Circus 1903 has everything you expect to see in a classic circus with the sophisticated sleekness of the world’s best aerial artists and performers. Think Greatest Showman meets Warhorse!

The elephant puppets are mesmerising to watch and you know you’re seeing masterful puppetry when you think the puppet is real and you fall in love with their personalities. The ringmaster David Williamson chorales some of the finest circus performers from across the world. We’ll see the timeless circus acts like aerial trapeze, a strongman, juggling, hoop diving, rola bola, teeterboard and contortion.

Circus 1903 images. Credit: Ken Leanfore

Malevo offers an electrifying modern take on the Argentinian folk dance, Malambo. How does this show utilise both traditional and contemporary performance? What excites you about Malevo?

I wanted the summer program to include a physical, high energy show that would appeal to audiences of all ages and cultures, and Malevo does just that. The show utilises elements of the traditional malambo dance form, which customarily is performed as a solo style and passed down from older to younger men. In Malevo we get to see an ensemble of incredibly talented artists dancing and drumming all together – I think that percussion is going to sound amazing in our Concert Hall.

The skill of the cast is extraordinary, I’ve never seen anything quite like it! The speed and the agility of the drumming and movement combined with that special South American passion makes for an exhilarating show.

Malevo at the Sydney Opera House. Images Supplied by Sydney Opera House.

What message or experience do you hope the audience takes away from these productions as they celebrate summer at the Sydney Opera House?

Summer is about fun and having memorable experiences with our families and friends. I hope we see people coming together to be entertained – kids, parents, and grandparents going out together to shows like Circus 1903 and Malevo, and on date nights or for a girls’ night out with GATSBY at The Green Light.

Coming to the Opera House always has a sense of occasion about it, and I think this Summer program promises truly awe-inspiring moments that I know will create memories to cherish.


Show details: GATSBY at The Green Light makes its world premiere in the Studio from 16 December 2023. Circus 1903 makes its long awaited return to the Concert Hall, 21 – 29 December 2023. Malevo makes its Australian premiere in the Concert Hall, 17 – 21 January 2024.

Bio: Ebony Bott - Head of Contemporary Performance

Ebony Bott has 18 years’ experience as a festival director, programmer, and creative producer in Australia and New Zealand, working across a variety of senior curatorial, marketing, and audience development positions. She was most recently Creative Director of Cabaret and Commercial at Adelaide Festival Centre (Jan 2018-Oct 2020) where she curated and delivered the award-winning Adelaide Cabaret Festival and the broader musical theatre and commercial program.

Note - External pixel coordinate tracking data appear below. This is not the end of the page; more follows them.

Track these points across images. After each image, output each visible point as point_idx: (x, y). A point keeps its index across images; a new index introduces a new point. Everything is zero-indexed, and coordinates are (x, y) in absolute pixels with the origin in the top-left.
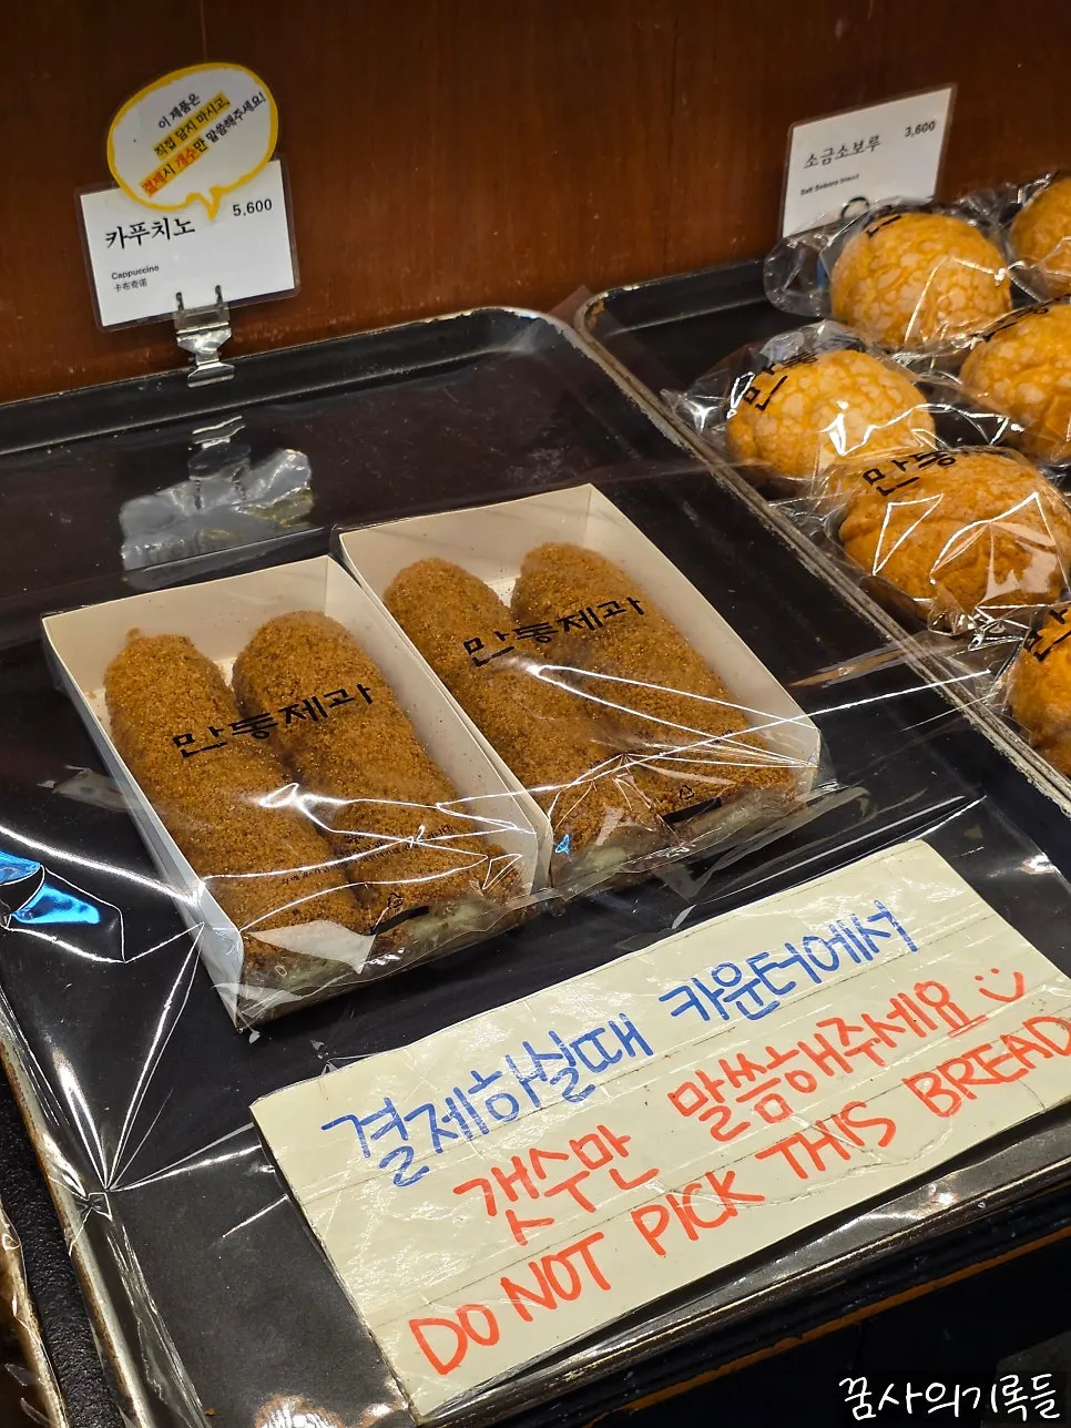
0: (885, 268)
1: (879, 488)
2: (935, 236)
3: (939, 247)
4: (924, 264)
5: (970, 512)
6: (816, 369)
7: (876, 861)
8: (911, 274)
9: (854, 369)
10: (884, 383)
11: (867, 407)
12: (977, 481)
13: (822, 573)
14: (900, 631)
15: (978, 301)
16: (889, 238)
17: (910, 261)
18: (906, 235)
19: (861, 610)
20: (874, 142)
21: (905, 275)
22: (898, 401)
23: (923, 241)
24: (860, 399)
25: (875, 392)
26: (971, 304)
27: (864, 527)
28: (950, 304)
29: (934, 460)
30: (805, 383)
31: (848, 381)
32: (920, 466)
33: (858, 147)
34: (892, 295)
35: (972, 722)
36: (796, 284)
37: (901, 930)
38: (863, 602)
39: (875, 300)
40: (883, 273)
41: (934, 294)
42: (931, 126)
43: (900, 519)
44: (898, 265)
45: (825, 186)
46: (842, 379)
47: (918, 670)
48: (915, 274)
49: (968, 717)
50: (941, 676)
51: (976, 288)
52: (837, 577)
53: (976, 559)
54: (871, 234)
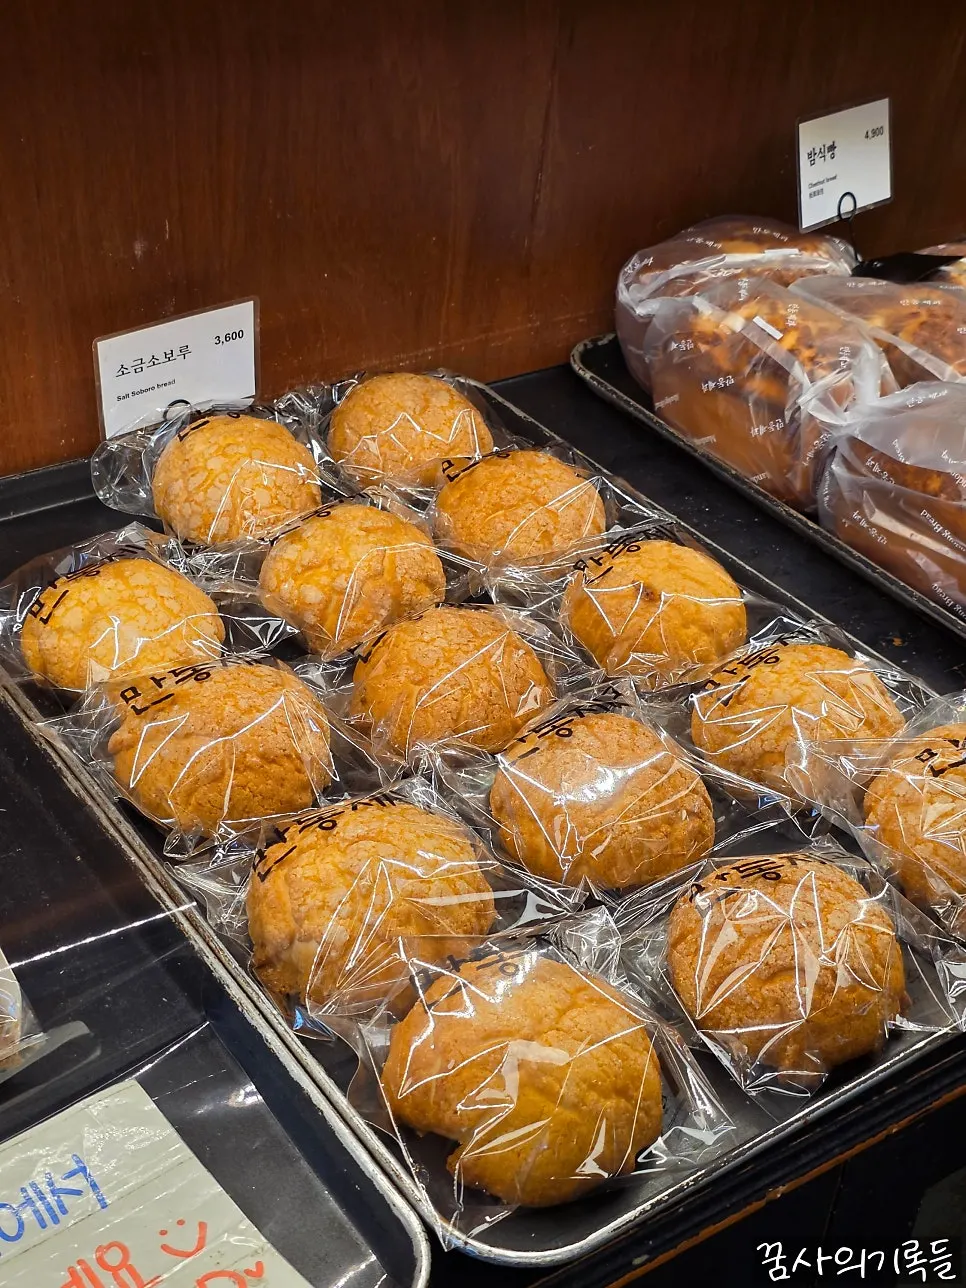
0: (194, 471)
1: (133, 707)
2: (241, 439)
3: (243, 450)
4: (228, 467)
5: (217, 728)
6: (97, 583)
7: (82, 1109)
8: (216, 476)
9: (133, 582)
10: (162, 594)
11: (143, 619)
12: (228, 696)
13: (82, 792)
14: (144, 852)
15: (282, 498)
16: (200, 442)
17: (215, 464)
18: (213, 441)
19: (112, 830)
20: (184, 351)
21: (212, 476)
22: (175, 611)
23: (229, 445)
24: (134, 611)
25: (151, 603)
26: (275, 502)
27: (125, 743)
28: (255, 503)
29: (191, 675)
30: (86, 596)
31: (126, 594)
32: (177, 682)
33: (169, 356)
34: (200, 497)
35: (196, 948)
36: (123, 482)
37: (94, 1186)
38: (115, 822)
39: (186, 500)
40: (193, 476)
41: (236, 493)
42: (239, 334)
43: (154, 736)
44: (205, 468)
45: (142, 391)
46: (120, 591)
47: (156, 894)
48: (220, 477)
49: (193, 943)
50: (178, 904)
51: (280, 488)
52: (95, 796)
53: (223, 774)
54: (181, 438)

Prior to this, she was the Creative Producer of Families and Young People at Arts Centre Melbourne. She has worked in many leading Australian theatre companies in a range of marketing, producing, and directorial roles including Arena Theatre Company, Back to Back Theatre, Circus Oz as well in festival focused roles at the Australian Festival for Young People (Come Out) and New Zealand’s National Theatre for Children and Children’s National Arts Festival in Wellington. She has also worked as a freelance producer for Yana Alana & Tha Paranas; Dee & Cornelius; and contemporary dance artist Alison Currie.

At the Opera House, Ebony has recently established the Contemporary Performance Industry Development Initiative, implemented to provide pathways in the commercial performing arts sector. Recipients will be offered the opportunity to work alongside established creatives to develop their skills and increase their profile within the industry.